Insilico sequence-structure based analysis of bacterial chromate reductase to unravel enzymatic specificity towards chromium pollution

Abstract

Extensive use of chromium in industrial sectors leads to hazardous consequences of chromium pollution. The hexavalent chromium is much more damaging to biological systems than the trivalent and other forms. The best strategy for bioconversion of such toxic hexavalent chromium to less toxic trivalent chromium is the enzymatic breakdown using chromate reductase produced by several bacteria. The employment of in silico analysis aids in the quick detection of a protein's function and stability. Therefore, an insilico sequence and structure analysis of chromate reductase of the different bacterial groups has been performed. Amino acid variation reveals more charged polar residues in the extremophilic group than the mesophiles and is more hydrophilic. According to secondary structure data, beta-bulge formation was only observed in Thermus scotoductus.
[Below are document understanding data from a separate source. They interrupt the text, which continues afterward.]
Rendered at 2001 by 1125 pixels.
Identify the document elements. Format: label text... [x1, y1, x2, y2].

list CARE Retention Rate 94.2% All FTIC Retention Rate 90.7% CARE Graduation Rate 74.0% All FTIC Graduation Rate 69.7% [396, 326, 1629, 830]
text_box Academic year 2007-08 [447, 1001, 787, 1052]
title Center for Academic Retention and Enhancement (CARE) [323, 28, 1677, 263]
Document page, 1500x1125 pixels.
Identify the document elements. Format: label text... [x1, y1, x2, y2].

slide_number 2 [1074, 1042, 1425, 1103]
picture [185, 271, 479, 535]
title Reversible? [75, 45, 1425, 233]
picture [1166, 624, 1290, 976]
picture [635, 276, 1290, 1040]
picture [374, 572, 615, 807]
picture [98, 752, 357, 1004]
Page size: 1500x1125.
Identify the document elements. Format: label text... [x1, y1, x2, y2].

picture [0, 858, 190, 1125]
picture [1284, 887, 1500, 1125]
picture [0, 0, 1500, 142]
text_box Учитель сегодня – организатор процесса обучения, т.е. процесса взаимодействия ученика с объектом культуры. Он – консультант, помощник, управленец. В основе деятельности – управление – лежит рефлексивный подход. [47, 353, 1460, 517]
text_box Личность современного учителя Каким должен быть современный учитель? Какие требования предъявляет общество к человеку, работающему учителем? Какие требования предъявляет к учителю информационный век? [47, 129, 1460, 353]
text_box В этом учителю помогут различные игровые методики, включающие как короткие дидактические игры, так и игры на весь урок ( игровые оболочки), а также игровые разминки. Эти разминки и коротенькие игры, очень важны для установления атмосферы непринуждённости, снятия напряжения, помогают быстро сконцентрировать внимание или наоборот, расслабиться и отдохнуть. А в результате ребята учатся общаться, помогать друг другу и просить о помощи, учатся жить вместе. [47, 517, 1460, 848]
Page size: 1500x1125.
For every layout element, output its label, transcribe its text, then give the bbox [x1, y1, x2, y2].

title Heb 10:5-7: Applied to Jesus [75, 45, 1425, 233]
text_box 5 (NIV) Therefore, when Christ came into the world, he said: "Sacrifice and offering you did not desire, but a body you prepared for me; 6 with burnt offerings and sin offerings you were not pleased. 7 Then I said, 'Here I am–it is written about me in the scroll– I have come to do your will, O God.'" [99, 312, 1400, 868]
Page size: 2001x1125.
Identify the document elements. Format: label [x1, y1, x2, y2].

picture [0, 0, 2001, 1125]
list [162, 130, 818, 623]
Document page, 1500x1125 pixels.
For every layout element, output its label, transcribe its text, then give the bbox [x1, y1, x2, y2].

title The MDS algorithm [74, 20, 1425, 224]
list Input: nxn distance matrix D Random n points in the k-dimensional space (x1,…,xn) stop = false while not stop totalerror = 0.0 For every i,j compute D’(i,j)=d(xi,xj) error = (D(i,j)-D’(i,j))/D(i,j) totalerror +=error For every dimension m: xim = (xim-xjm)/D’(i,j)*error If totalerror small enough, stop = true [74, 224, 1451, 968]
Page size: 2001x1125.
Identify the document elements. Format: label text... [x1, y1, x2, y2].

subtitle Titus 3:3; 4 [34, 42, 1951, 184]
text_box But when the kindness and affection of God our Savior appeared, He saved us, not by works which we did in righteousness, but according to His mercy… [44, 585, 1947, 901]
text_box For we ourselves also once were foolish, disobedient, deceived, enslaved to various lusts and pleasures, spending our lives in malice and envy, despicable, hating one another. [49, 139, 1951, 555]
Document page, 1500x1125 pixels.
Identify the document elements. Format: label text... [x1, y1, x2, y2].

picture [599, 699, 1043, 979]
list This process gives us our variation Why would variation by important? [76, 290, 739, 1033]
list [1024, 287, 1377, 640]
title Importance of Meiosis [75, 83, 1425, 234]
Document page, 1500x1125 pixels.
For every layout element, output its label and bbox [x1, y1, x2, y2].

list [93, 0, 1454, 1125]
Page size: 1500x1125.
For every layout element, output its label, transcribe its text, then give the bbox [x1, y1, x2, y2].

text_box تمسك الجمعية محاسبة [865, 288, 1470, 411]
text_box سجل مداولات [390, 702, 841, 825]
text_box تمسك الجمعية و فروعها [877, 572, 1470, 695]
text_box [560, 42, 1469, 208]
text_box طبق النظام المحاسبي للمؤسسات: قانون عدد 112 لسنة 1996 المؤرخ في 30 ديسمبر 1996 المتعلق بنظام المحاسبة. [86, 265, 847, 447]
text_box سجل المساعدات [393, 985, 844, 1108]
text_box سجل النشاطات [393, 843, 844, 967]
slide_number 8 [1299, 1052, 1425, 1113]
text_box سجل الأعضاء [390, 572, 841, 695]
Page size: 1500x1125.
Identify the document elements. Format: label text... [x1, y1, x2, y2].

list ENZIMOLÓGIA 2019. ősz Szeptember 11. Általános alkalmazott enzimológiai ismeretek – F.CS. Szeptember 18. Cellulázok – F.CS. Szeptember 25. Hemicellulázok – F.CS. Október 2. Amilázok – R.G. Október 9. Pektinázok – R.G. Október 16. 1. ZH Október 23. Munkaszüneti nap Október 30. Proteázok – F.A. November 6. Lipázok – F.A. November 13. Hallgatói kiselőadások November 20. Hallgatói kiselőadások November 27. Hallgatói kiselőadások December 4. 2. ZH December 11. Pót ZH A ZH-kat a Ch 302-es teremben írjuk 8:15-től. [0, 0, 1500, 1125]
A higher abundance of network salt bridges and isolated aromatic-sulphur interactions were observed in extremophiles, indicating higher stability. Rhombus network salt bridge formation is a novel finding in thermophilic bacteria. Better isolated cation-pi interactions were observed in both thermophiles and halophiles. Molecular dynamics simulation studies through RMSD observed similar trajectories between thermophilic and psychrophilic proteins indicating a shared structural pattern. RMSF studies indicate the lowest fluctuations by thermophiles compared to other groups. Rg values indicate that chromate reductase of Halomonas subglaciescola had the lowest plot indicating its most compactness. The chromate reductase from psychrophilic Psychrobacillus psychrotolerans displayed the lowest SASA, indicating the most stability. Hydrogen bond number was also higher in extremophiles. This is the first report on such comparative analysis of chromate reductase from extremophiles indicating that they are more preferred candidates in providing a more stable enzyme for better chromium remediation.